J'ai une confession à te faire: je l'ai aimée, moi, ta performance au Gala de l'ADISQ. En fait, j'ai vu ça comme le coup de pied au cul dont la proprette télé québécoise avait bien besoin. À preuve, deux semaines plus tard, les blogues sur le Web n'en dérougissent toujours pas:
"Il avait l'air gelé!"
"Jean Leloup se sacre maintenant carrément de son public!"
"Il ne sait plus chanter!"
De toute façon, il y a longtemps que j'ai arrêté d'essayer de te comprendre. À la sortie de ton album Mexico, je t'ai même momentanément déserté, ne reconnaissant plus celui qui m'avait tiré une larme en entonnant I Lost My Baby sur la scène du Métropolis il y a 13 ans, à l'époque où les chansons du Dôme se mêlaient aux effluves de patchouli et de chanvre dans tous les cafés étudiants de la province. N'empêche que le soir de l'ADISQ, je n'ai pu m'empêcher de te regarder jusqu'au bout, scotché à mon téléviseur et complètement bouleversé de te voir débarquer en Mohican rock de l'apocalypse accompagné d'un orchestre reggae et coiffé d'un chapeau de cowboy noir qui te donnait des airs de fossoyeur du Far West. Bonne ou mauvaise, on n'avait pas vu au petit écran pareille performance démentielle et aussi profond je-m'en-fous-et-je-fais-ma-petite-affaire depuis longtemps. Le Fuck You télévisuel de l'automne.

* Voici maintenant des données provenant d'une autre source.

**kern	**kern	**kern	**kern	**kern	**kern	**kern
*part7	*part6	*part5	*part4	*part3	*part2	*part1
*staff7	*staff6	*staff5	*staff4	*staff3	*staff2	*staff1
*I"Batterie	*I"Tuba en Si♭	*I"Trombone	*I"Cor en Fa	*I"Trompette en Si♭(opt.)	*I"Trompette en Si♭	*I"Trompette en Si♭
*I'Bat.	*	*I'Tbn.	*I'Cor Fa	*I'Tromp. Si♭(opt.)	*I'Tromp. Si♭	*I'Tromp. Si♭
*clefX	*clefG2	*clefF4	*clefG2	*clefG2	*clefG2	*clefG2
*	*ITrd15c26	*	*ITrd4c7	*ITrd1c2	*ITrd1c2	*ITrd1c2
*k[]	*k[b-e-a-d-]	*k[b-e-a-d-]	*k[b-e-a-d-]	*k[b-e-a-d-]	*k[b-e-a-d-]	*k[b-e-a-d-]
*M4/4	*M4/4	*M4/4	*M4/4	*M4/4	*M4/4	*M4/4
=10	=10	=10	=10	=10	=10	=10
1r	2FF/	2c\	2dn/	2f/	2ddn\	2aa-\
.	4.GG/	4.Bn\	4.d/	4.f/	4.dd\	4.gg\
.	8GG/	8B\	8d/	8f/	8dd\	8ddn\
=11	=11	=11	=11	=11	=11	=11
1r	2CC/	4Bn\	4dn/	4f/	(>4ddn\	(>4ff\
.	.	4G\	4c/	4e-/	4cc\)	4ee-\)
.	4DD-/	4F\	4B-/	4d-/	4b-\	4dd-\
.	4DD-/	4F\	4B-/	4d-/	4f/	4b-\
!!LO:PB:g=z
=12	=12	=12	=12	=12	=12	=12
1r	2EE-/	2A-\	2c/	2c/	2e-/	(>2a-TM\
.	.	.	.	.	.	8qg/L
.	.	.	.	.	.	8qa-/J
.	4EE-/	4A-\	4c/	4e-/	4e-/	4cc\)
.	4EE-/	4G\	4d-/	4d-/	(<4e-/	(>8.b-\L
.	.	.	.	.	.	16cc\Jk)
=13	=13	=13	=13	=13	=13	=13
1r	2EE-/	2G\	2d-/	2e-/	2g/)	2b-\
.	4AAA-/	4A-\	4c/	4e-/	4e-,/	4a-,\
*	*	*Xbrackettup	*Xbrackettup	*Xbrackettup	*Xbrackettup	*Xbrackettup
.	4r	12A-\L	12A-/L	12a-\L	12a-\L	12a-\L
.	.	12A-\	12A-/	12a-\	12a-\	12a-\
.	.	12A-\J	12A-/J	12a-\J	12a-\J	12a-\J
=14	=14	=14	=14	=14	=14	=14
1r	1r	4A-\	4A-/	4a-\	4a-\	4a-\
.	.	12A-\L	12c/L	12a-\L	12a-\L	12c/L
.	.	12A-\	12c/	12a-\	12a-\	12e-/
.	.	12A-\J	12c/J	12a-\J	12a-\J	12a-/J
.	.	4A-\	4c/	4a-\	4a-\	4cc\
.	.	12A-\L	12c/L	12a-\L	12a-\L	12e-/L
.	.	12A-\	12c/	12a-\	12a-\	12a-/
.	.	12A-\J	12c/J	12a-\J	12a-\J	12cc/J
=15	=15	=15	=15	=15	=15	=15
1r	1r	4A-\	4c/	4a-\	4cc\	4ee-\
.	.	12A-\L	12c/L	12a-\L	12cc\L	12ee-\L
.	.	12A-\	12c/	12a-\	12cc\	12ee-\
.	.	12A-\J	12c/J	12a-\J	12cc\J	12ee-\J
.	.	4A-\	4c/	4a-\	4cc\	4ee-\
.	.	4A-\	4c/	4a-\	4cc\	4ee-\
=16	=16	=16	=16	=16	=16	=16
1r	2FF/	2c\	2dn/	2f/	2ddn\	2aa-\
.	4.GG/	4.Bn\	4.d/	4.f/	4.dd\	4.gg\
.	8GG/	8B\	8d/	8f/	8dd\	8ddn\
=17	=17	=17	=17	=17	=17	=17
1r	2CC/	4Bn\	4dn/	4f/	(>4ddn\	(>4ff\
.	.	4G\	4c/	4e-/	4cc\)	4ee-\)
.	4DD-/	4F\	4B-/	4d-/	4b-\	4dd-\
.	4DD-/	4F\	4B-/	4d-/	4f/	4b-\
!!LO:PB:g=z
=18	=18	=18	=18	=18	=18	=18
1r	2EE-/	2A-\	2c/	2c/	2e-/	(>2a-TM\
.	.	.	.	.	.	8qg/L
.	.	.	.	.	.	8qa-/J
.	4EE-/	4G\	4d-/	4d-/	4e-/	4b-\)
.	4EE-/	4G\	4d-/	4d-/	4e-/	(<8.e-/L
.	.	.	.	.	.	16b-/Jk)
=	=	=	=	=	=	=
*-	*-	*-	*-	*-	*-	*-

Je ne sais pas si ton cerveau en constante ébullition s'en souvient, mais on s'est croisé la semaine dernière. C'était pour un tournage de l'émission Voir, dans ton local de répétition du Mile-End. Tu sais quoi? Ce matin-là, j'ai compris. J'ai compris qu'entre deux pétages de bulle au cerveau, toi, le grand chaman de la musique québécoise, tu savais très bien ce que tu faisais. Arrivé pile-poil au rendez-vous, à 9 h 30 du matin, coiffé de l'inséparable chapeau noir qui camoufle ta calvitie de rockeur vieillissant, tu as pris le contrôle en à peine 30 secondes:
Vous tournez avec quel type de caméra?
Prends tes photos comme ça!
Laissez-moi vous donner de l'action pour mettre dans votre reportage! C'est de la tivi qu'on fait, esti!
Au fond, mon cher Jean, tu es vraiment le roi du marketing, conscient de ton image de chanteur un peu débile et imprévisible, de la portée de tes propos, du fait que ton spectacle chaotique à Québec, l'an dernier, est loin d'avoir fait l'unanimité. "Les coupures de journaux où on m'a traité de con parce que j'avais insulté la foule et massacré mes chansons sur scène, je les ai gardées! J'avais tout prévu, ça et le show. C'est une ?uvre totale que je vais exposer un jour dans un musée!" que tu m'as raconté, assis par terre comme un gamin entre deux répétitions pour ton grand retour sur scène. Mais malheureusement, peu importe ce que tu feras ou diras à présent, c'est le personnage plus grand que nature qu'on jugera d'abord. Au diable la démarche. Au diable l'originalité de l'exécution. John the Wolf, tu n'es plus qu'un fou chantant.